I thought about it. I realized that I know a lovely business woman who owns a catering company and has managed to determine in a single consult if a bride will ruin her life and somehow then steers the bride to another caterer.
My advisor told me last spring, after about my third or fourth run-in with Inappropriate Sister (do I really have to link to her?) I should have expected it. "Why?" I asked, again mystified by things that people seem to know that I don't.
She has been teaching college for 30 years. "Didn't you tell me that she e-mailed you the first week of the semester, begging you to add her brother to the class?" This was true, I had made the fatal mistake of adding her brother to my roster. Then she (Inappropriate Sister, not my advisor) traipsed in late the first day of class and then spent the remaining minutes of class giggling and talking with her brother until I gave her the stink-eye and finally, the verbal bitch-slap.
But how did my advisor know that would happen? Here was the Yoda-like answer: "I have found - fair or not - that students who have problems at the very beginning of the semester - just getting into the class - will be a problem all semester long. I know it seems harsh, but it always seems to work out that way. Now, when my class is full and someone is begging me to add them, I just say no. It's never worth it in the long-run. It's basically a fool-proof way to determine who is going to drive you nuts all semester long with an endless array of problems and issues."

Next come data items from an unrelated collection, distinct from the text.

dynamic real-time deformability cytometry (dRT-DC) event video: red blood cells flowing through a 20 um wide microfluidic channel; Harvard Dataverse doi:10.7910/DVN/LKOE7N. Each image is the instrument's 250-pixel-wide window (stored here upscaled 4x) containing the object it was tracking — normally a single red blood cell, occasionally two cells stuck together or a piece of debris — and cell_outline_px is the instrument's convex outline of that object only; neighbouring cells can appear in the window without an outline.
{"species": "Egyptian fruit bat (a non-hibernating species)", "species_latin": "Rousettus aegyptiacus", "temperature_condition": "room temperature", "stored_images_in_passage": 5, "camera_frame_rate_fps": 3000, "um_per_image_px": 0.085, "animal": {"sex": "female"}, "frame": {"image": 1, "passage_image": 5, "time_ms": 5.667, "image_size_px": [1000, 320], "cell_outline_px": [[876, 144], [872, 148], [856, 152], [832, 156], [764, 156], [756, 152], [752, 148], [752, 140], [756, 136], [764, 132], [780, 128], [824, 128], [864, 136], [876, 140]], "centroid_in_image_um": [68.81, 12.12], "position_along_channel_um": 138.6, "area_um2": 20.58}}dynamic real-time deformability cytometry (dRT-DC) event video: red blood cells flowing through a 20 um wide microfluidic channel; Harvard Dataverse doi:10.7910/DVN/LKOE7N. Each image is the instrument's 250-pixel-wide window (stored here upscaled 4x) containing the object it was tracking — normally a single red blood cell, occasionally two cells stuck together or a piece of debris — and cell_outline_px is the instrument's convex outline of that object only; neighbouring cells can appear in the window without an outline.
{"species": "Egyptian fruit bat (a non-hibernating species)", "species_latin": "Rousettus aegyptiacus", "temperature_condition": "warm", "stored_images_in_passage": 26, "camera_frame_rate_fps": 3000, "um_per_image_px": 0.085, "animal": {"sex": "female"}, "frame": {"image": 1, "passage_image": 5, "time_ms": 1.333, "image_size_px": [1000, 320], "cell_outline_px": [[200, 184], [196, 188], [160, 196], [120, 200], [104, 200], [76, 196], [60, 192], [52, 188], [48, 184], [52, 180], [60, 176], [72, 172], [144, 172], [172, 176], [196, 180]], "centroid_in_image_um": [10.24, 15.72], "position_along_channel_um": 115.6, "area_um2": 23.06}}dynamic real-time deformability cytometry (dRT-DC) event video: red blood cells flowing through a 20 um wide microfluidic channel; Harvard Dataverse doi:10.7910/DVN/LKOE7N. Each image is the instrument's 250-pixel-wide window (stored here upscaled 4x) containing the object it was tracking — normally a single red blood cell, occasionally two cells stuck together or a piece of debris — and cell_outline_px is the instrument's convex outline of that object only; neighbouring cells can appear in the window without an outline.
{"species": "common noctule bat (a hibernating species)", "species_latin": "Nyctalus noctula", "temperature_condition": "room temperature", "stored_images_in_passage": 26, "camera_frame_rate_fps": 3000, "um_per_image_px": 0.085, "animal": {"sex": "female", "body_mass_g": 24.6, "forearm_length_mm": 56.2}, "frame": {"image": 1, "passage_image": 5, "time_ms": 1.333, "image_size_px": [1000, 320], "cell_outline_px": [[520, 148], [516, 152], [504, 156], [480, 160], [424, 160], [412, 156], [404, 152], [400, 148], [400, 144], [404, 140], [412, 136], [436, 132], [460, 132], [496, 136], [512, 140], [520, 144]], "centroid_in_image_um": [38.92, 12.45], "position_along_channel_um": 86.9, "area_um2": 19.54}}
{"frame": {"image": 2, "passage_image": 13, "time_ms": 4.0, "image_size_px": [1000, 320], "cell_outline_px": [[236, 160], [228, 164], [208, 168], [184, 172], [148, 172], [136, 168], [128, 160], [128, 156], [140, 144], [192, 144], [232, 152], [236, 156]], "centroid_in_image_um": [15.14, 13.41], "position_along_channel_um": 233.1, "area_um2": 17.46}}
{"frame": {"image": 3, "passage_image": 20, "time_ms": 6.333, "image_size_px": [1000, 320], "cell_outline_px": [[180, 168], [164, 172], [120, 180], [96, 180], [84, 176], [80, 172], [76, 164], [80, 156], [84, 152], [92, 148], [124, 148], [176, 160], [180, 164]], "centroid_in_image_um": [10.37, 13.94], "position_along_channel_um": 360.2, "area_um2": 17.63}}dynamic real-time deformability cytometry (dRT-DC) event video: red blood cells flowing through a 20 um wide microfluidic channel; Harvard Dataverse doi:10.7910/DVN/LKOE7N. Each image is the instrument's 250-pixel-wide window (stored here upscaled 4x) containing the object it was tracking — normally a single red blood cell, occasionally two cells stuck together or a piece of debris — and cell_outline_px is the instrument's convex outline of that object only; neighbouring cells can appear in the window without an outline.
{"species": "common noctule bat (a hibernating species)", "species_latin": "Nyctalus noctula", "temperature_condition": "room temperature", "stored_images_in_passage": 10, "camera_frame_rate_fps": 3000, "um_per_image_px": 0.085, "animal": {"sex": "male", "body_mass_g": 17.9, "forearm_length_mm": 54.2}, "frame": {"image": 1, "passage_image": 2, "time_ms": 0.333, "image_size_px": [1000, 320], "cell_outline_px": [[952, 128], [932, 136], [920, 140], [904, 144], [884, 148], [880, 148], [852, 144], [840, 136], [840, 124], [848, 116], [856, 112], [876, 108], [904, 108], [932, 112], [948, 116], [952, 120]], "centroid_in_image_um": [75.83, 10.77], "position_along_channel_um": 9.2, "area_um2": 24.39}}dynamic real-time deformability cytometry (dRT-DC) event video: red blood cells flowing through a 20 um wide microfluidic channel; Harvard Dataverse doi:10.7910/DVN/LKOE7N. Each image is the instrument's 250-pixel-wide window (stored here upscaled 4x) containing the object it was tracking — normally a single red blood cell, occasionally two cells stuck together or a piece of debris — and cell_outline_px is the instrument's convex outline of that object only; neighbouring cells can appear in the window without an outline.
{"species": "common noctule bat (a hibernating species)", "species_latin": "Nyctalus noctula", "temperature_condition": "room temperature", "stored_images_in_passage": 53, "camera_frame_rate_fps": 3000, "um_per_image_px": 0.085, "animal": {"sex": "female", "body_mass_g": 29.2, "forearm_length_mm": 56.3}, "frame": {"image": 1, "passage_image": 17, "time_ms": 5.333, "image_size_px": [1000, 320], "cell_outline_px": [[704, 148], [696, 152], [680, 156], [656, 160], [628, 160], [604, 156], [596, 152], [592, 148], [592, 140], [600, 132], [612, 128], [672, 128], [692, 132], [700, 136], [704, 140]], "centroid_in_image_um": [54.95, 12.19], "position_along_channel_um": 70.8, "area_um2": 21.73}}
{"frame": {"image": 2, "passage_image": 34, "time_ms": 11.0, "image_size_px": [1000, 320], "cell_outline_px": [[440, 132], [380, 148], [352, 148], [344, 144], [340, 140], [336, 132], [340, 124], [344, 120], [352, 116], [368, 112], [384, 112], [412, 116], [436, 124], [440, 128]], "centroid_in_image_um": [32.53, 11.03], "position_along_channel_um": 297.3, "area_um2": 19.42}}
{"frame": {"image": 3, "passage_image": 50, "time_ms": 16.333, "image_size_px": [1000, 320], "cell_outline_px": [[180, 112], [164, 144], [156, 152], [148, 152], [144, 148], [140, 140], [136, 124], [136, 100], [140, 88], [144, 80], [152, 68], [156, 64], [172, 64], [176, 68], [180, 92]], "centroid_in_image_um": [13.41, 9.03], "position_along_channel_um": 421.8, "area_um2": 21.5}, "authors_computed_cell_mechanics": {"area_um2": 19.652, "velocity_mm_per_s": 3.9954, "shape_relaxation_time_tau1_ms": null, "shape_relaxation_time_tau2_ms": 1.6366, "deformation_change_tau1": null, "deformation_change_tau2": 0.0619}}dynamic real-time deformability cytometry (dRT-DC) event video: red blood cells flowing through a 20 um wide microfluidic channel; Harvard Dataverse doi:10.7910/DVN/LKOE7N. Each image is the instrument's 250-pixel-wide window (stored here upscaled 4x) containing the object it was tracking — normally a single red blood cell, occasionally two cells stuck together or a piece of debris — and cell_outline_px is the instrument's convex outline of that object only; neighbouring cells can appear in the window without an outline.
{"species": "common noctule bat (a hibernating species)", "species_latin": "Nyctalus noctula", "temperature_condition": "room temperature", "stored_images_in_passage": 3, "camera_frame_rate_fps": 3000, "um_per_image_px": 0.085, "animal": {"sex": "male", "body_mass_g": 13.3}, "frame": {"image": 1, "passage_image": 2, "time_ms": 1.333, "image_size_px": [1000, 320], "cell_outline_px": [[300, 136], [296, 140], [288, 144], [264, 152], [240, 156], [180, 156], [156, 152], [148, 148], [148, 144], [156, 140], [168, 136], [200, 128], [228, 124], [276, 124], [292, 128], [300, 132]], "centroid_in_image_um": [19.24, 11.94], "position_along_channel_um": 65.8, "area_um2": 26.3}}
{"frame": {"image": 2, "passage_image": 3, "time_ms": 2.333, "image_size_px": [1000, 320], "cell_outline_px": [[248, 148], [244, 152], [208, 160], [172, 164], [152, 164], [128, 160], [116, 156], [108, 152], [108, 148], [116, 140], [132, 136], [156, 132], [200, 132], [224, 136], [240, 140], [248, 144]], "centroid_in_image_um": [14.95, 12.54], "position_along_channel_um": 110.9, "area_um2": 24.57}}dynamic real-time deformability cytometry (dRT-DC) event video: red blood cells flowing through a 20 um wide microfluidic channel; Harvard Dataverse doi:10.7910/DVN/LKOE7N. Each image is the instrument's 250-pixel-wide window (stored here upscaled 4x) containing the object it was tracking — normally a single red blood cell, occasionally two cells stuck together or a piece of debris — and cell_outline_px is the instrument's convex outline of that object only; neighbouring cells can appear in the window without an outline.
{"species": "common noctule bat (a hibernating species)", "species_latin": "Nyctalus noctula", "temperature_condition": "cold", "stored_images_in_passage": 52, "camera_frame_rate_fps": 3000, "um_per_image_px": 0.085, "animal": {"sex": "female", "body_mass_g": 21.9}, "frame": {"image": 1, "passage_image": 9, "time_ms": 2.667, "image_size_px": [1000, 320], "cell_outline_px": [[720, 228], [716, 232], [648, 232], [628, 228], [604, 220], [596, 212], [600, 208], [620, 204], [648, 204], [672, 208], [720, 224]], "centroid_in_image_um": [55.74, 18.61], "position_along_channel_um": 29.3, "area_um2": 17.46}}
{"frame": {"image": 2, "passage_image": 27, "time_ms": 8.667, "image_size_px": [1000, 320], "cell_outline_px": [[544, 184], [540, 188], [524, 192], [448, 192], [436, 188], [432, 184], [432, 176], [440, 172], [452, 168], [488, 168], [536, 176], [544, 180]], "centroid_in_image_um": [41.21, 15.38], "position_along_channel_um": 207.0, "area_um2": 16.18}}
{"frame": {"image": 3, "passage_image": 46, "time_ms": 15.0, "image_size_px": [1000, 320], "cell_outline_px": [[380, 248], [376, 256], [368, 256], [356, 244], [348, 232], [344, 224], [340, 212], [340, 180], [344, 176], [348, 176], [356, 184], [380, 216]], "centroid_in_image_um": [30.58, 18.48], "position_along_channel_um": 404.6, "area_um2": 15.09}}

I thought about this today because when I opened my e-mail I had about a three paragraph plea, explaining some kind of problem, begging me to let her into my (already closed) class. The semester hasn't even started. Ordinarily, I would just e-mail her back and write, "Sure, no problem. People usually drop anyway - not a big deal." But then I thought about my very recent conversation with my hair dresser. And my not-so-recent conversation with my advisor who has been doing this a helluva lot longer than I have. And now? Not so sure . . . I will you keep you posted.
On a similar note, anybody else in education or any other field have a "fool-proof method" for determining if a student/client/customer is going to be a nightmare? I find this stuff fascinating!